Schechter, Shaffer & Harris, L.L.P., Accident & Injury Lawyers , Partner Matthew Shaffer was quoted in an article on concerning the Deepwater Horizon offshore oil rig explosion, subsequent massive oil spill and related federal laws which address the damages available to injured parties.

“A number of politicians have set their sights on the Death on the High Seas Act and the Jones Act, passed in 1920 partially in response to the sinking of the Titanic eight years earlier. Both laws restrict damages that injured seamen or the survivors of those killed at sea may collect from vessel owners. For example, most of the workers killed on the Deepwater Horizon fall under the Jones Act. Their survivors may collect economic damages such as loss of support, but not punitive damages or loss of society damages that can significantly drive up the compensation amount.
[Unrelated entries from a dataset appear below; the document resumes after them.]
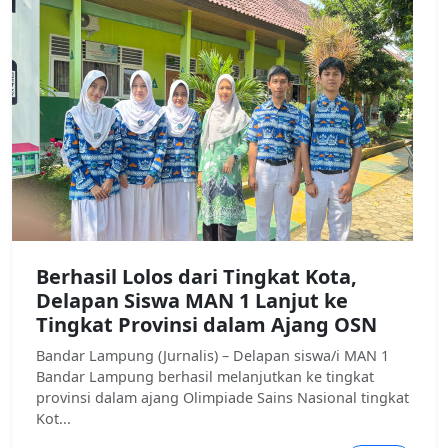
Berhasil Lolos dari Tingkat Kota,
Delapan Siswa MAN 1 Lanjut ke
Tingkat Provinsi dalam Ajang OSN
Bandar Lampung (Jurnalis) – Delapan siswa/i MAN 1
Bandar Lampung berhasil melanjutkan ke tingkat
provinsi dalam ajang Olimpiade Sains Nasional tingkat
Kot...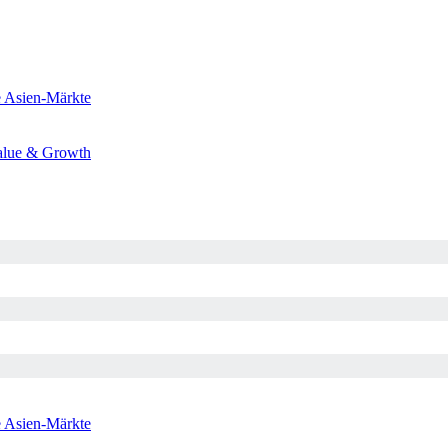
e
Asien-Märkte
alue & Growth
e
Asien-Märkte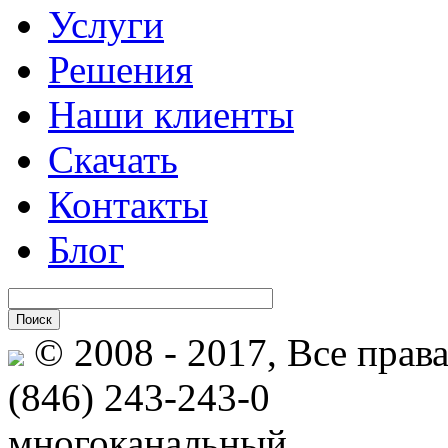
Услуги
Решения
Наши клиенты
Скачать
Контакты
Блог
© 2008 - 2017, Все прав
(846)
243-243-0
многоканальный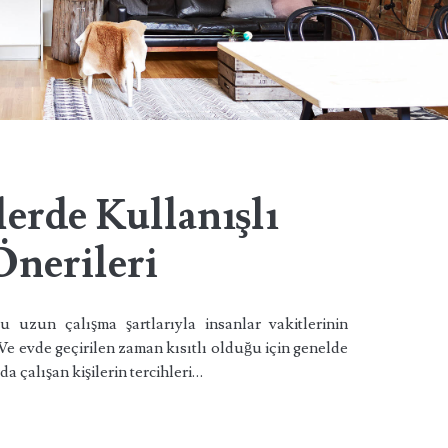
erde Kullanışlı
nerileri
 uzun çalışma şartlarıyla insanlar vakitlerinin
Ve evde geçirilen zaman kısıtlı olduğu için genelde
 çalışan kişilerin tercihleri…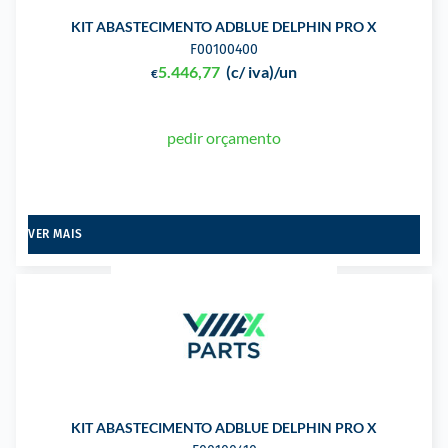
KIT ABASTECIMENTO ADBLUE DELPHIN PRO X
F00100400
5.446,77
(c/ iva)
/un
€
pedir orçamento
VER MAIS
KIT ABASTECIMENTO ADBLUE DELPHIN PRO X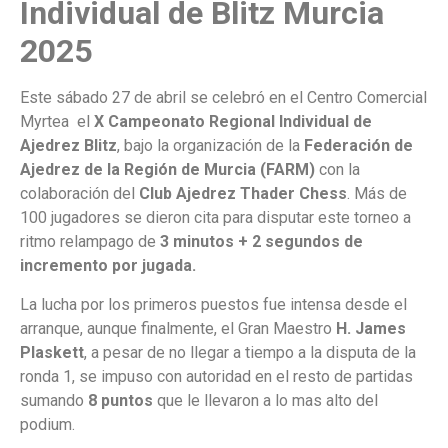
Individual de Blitz Murcia
2025
Este sábado 27 de abril se celebró en el Centro Comercial
Myrtea el
X Campeonato Regional Individual de
Ajedrez Blitz
, bajo la organización de la
Federación de
Ajedrez de la Región de Murcia (FARM)
con la
colaboración del
Club Ajedrez Thader Chess
. Más de
100 jugadores se dieron cita para disputar este torneo a
ritmo relampago de
3 minutos + 2 segundos de
incremento por jugada.
La lucha por los primeros puestos fue intensa desde el
arranque, aunque finalmente, el Gran Maestro
H. James
Plaskett
, a pesar de no llegar a tiempo a la disputa de la
ronda 1, se impuso con autoridad en el resto de partidas
sumando
8 puntos
que le llevaron a lo mas alto del
podium.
A similar rule applies under the Death on the High Seas Act, which limits damages for others killed at sea including cruise ship passengers.

“The law is basically saying that the relationship [between the victim and their survivors] itself is worth nothing,” said Thomas Galligan Jr., president of Colby-Sawyer College in New London, N.H. He is a maritime law expert who has testified during multiple congressional hearings since the Gulf spill. “That seems to be inconsistent with the modern views of life and relationships.”
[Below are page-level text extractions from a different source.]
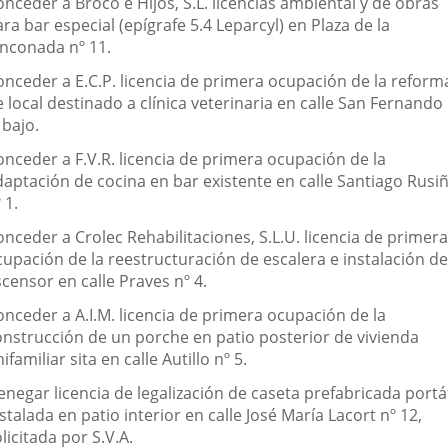
nceder a Broco e Hijos, S.L. licencias ambiental y de obras
ra bar especial (epígrafe 5.4 Leparcyl) en Plaza de la
inconada nº 11.
onceder a E.C.P. licencia de primera ocupación de la reform
 local destinado a clínica veterinaria en calle San Fernando
 bajo.
onceder a F.V.R. licencia de primera ocupación de la
daptación de cocina en bar existente en calle Santiago Rusiñ
 1.
nceder a Crolec Rehabilitaciones, S.L.U. licencia de primera
cupación de la reestructuración de escalera e instalación de
censor en calle Praves nº 4.
onceder a A.I.M. licencia de primera ocupación de la
onstrucción de un porche en patio posterior de vivienda
ifamiliar sita en calle Autillo nº 5.
negar licencia de legalización de caseta prefabricada portát
stalada en patio interior en calle José María Lacort nº 12,
licitada por S.V.A.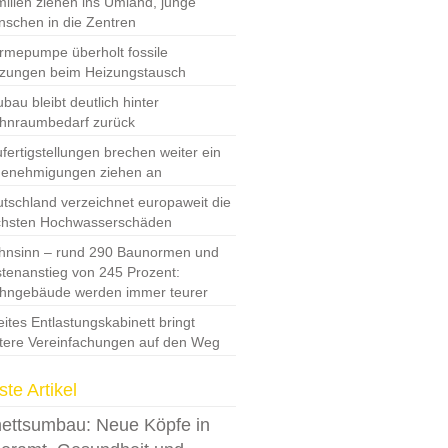
ilien ziehen ins Umland, junge
schen in die Zentren
mepumpe überholt fossile
zungen beim Heizungstausch
bau bleibt deutlich hinter
hnraumbedarf zurück
fertigstellungen brechen weiter ein
Genehmigungen ziehen an
tschland verzeichnet europaweit die
chsten Hochwasserschäden
nsinn – rund 290 Baunormen und
tenanstieg von 245 Prozent:
hngebäude werden immer teurer
ites Entlastungskabinett bringt
tere Vereinfachungen auf den Weg
te Artikel
ettsumbau: Neue Köpfe in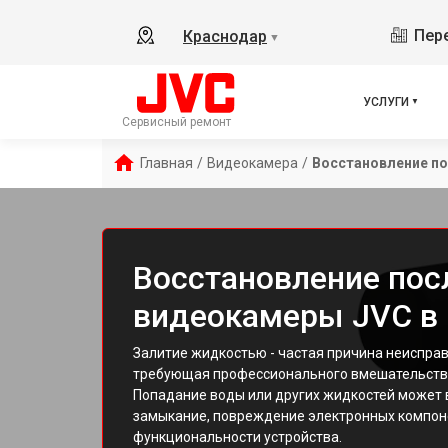
Пере
Краснодар
▼
УСЛУГИ
Сервисный ремонт
Главная
/
Видеокамера
/
Восстановление по
Восстановление пос
видеокамеры JVC в
Залитие жидкостью - частая причина неиспра
требующая профессионального вмешательств
Попадание воды или других жидкостей может 
замыкание, повреждение электронных компон
функциональности устройства.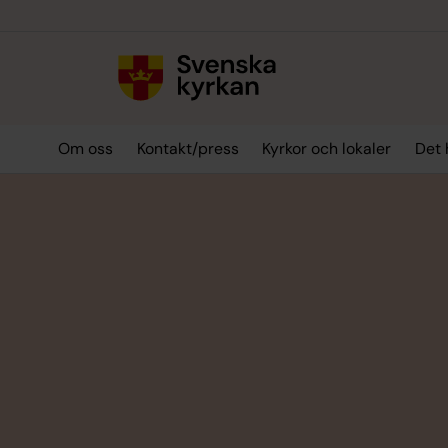
Till innehållet
Till undermeny
Om oss
Kontakt/press
Kyrkor och lokaler
Det 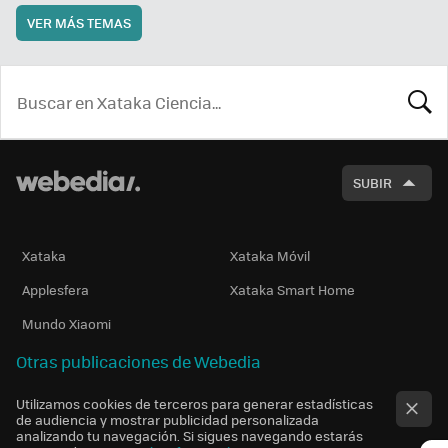
VER MÁS TEMAS
BUSCA
SUBIR
Xataka
Xataka Móvil
Applesfera
Xataka Smart Home
Mundo Xiaomi
Otras publicaciones de Webedia
Utilizamos cookies de terceros para generar estadísticas
de audiencia y mostrar publicidad personalizada
analizando tu navegación. Si sigues navegando estarás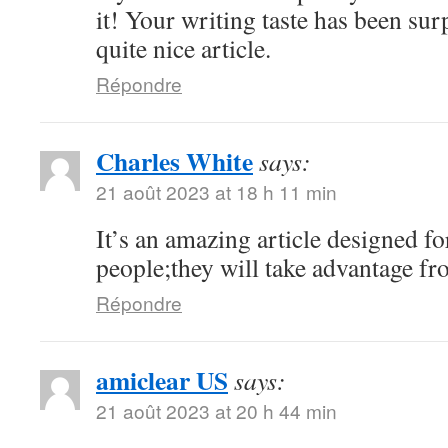
it! Your writing taste has been su
quite nice article.
Répondre
Charles White
says:
21 août 2023 at 18 h 11 min
It’s an amazing article designed for
people;they will take advantage fro
Répondre
amiclear US
says:
21 août 2023 at 20 h 44 min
Expanding the damages available to those injured or killed at sea would bring maritime law in line with tort law throughout the nation and should have been done years ago, said Houston attorney Matthew Shaffer. He represents three of the injured Deepwater Horizon workers and the family of one who was killed.

Several bills have been introduced to expand availability of damages, including the Securing Protections for the Injured from Limitation on Liability Act — the SPILL Act — which the House of Representatives approved on July 1. The cruise industry has lobbied against the move, arguing that it would lead to costly litigation.”